14 novembre 2019
Aggiornato 17:30
Contro il terrorismo «grande alleanza» di popoli e fedi

Renzi: Un Presidente del Consiglio non gioca a Risiko

Intervenendo al foro di dialogo mediterraneo, il Premier insiste sulla sua «strategia di ampio respiro» per rispondere alla minaccia terroristica. Impensabile una soluzione «last minute», la risposta deve passare necessariamente per una sfida culturale.

ROMA - Restano «la rabbia e lo sdegno» per le vittime degli attentati di Parigi, resta il ricordo anche per i morti negli attentati di Beirut, Baghdad, Ankara, quelli dell'aereo di linea russo. Ma se «onorare le vittime è la priorità», il vero «grande interrogativo per la politica» è quello di come «scongiurare nuove stragi». E la risposta può essere solo una: «Non c'è alternativa ad una grande alleanza tra popoli, estrazioni culturali e fedi religiose». Intervenendo al foro di dialogo mediterraneo, il presidente del Consiglio Matteo Renzi insiste sulla sua «strategia di ampio respiro» per rispondere alla minaccia terroristica. Impensabile una soluzione «last minute», la risposta deve passare necessariamente per una sfida culturale: «E' il sistema immunitario delle nostre società contro la deriva del fanatismo».

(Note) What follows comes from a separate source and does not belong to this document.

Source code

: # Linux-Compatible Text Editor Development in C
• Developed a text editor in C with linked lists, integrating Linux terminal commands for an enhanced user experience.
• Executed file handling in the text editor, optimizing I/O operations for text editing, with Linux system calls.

L'Europa non fa quello che deve fare
Il primo passaggio è la difesa dei propri valori, anche se questo rischia di tradursi «in una perdita di voti» o in «insulti dai partner europei» con tanto di procedura di infrazione avviata da Bruxelles contro l'Italia: «Non potrete mai chiedere all'Italia di rinunciare a quello che è. Anche se ci dovesse costare una perdita di voti, non perderemo mai la nostra dignità. Per questo continuiamo a lavorare per salvare anche una sola vita umana», scandisce Renzi. Che ribalta le accuse: è l'Europa che «non fa quello che deve», è l'Europa che «si lava la coscienza dando un po' di soldi a qualche paese» sono alcuni dei suoi leader che «strillano il giorno dopo la tragedia e poi si nascondono».

Un Presidente del consiglio non gioca a Risiko
Il secondo passaggio riguarda l'azione diplomatica e militare contro il Daesh: «Avviare una transizione in Siria, stabilizzare l'Iraq, avviare un accordo politico Libia. Con un obiettivo chiaro: la distruzione di Daesh che è l'assoluta priorità». Un piano su cui l'Italia è già fortemente impegnata, ma che vedrà ulteriori sforzi solo se e quando ci sarà anche una strategia per la Siria: «Un presidente del Consiglio non gioca a Risiko per far contenti i commentatori: un presidente del Consiglio chiede che ci sia un disegno strategico».

L'Italia un ponte tra Europa e Africa
Il terzo passaggio è la cooperazione internazionale. Su cui Renzi rivendica lo sforzo del governo («Aumentano dopo anni i fondi») ma loda anche le attività delle due principali aziende italiane. Stamattina Enel, con la donazione di 500mila euro a favore dell'Unhcr che consentirà a 20mila bambini siriani di tornare a studiare in patria. E oggi pomeriggio, al foro di dialogo mediterraneo, anche Eni: «Vorrei riconoscere all'ingegner Descalzi e all'Eni un grande lavoro, non soltanto nel settore energetico che pure è decisivo, ma anche a livello geopolitico, dal Mozambico all'Egitto e dal Corno d'Africa fino ai Paesi dell'Africa Occidentale».
Perchè nonostante tutti i riflettori siano puntati sulla Siria, Renzi insiste nel guardare al continente nero: «La sua forma geografica fa dell'Italia naturalmente un ponte tra Europa e Africa, il continente che più di ogni altro avrà la possibilità di crescere nei prossimi 20 anni». Una strategia che per Renzi deve coinvolgere tutta la UE, colpevole in questi anni di allargamento ad est di aver trascurato la sponda sud.